O.K. enough of that "evilness"..... time to pull myself up by my bootstraps. I have chemo in 2.5 hours.... so it is game time, and I need to put on my game face!!!!!!!!!!!!!!!!!!!!!!!!!!!!!!!!!!!!
p.s. If you are wondering about the title to this blog...let me explain. (Like how I made you wait until the end....you had to read everything else first...he he...pure evilness!)
Anyway, growing up in Morgan's house there were 10 children...7 girls and 3 boys. Morgan came right after about 5 or 6 girls and he learned really quickly how to torment his sisters. (though he will deny this and say that he was a saint, the best brother ever!!!) Well, his sister just below him is named Heather. Morgan would sometimes torture her and tease her to the point of lost sanity. This is when the "Heather attack" would happen. I am sure anyone with siblings can picture the scenario.

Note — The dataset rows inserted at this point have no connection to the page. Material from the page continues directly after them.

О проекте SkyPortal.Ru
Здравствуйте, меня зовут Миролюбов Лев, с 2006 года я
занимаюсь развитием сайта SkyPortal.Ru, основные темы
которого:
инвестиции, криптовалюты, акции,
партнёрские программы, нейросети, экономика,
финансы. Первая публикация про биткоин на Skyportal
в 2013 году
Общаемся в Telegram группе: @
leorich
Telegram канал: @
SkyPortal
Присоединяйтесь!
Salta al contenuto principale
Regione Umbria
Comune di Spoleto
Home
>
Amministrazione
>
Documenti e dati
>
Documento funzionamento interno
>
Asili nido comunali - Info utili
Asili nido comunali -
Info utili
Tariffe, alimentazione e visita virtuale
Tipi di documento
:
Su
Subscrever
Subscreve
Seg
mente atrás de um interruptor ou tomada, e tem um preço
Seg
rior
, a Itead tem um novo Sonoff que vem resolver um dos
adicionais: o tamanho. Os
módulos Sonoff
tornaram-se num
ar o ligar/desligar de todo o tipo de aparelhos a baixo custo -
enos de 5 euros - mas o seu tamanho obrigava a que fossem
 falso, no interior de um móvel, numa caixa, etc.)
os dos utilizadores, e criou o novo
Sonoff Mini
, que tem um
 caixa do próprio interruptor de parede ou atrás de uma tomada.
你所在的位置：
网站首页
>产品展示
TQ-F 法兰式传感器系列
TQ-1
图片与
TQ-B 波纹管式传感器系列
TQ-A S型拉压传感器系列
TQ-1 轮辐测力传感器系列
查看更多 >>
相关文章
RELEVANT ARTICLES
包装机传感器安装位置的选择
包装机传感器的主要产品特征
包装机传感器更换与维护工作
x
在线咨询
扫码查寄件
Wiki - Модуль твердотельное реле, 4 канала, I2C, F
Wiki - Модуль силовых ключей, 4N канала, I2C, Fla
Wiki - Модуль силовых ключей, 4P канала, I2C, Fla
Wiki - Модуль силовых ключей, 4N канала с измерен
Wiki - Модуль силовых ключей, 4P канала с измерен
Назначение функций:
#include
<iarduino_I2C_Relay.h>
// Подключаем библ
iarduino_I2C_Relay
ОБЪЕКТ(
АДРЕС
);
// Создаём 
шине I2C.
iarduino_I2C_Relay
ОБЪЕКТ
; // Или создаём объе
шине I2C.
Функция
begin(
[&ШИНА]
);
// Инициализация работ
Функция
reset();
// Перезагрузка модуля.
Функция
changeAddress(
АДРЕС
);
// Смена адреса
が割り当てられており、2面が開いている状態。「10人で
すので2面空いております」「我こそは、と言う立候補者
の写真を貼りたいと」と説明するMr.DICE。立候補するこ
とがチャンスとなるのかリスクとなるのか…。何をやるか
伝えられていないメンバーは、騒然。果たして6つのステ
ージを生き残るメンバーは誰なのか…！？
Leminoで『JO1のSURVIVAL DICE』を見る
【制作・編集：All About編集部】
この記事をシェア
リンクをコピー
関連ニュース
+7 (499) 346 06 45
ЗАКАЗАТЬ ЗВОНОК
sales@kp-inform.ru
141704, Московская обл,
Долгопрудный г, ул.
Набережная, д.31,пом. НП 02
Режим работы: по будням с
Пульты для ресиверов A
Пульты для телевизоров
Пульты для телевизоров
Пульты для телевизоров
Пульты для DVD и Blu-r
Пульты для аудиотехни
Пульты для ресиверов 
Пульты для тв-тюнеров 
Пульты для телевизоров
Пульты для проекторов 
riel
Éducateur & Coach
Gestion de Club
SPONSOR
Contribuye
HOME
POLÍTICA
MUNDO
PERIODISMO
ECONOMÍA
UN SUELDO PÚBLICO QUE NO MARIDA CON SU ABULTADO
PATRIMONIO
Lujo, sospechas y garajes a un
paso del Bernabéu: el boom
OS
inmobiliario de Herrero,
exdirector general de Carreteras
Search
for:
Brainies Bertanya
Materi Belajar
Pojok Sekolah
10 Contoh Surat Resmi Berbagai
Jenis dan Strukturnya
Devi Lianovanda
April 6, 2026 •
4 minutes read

Morgan has just been teasing his sister relentlessly and she runs in to "tell mom". Morgan runs behind his mom and starts mimicking her..... and ............. she loses it!!! (as anyone would)... she can no longer speak rationally or act rationally for that matter. Her arms start flailing in a windmill fashion and she runs at Morgan, who happens to be cowering behind mom after taking one look at his sisters face. And thus began the "Heather attack". I am sure Morgan made her have quite a few of those attacks during their childhood, and now whenever you just want to lose all rational thought and start flailing your arms and running at the victim....yup! your having a "Heather attack"
p.p.s. As I sit here in the chemo room (slowly losing my conscious state from the Benadryl), I thought a lot about this post and realized that I have forgotten the most important aspect of me getting rid of the "funk in my trunk" (similar to the phrase "junk in the trunk"). Anyhow, I forgot to mention how often this weekend I prayed to get out of my funk. Prayer is such a wonderful thing! Don't knock it unless you have tried it.. and when you do, you will see countless miracles in your life and you will basically be able to "feel" the prayers working. Anyone that has ever been through a hard trial in their life, knows what I mean about "feeling prayers". I don't only realize the blessings from my prayers, but also all those that are praying for myself and my "little band of soldiers", otherwise known as my family. Also, you don't have to be a religous soul to feel the Lord's love in your life!
Well, the Benadryl in my port just kicked in.... so I am going to mentally and physically check out....Nap time, here we come!!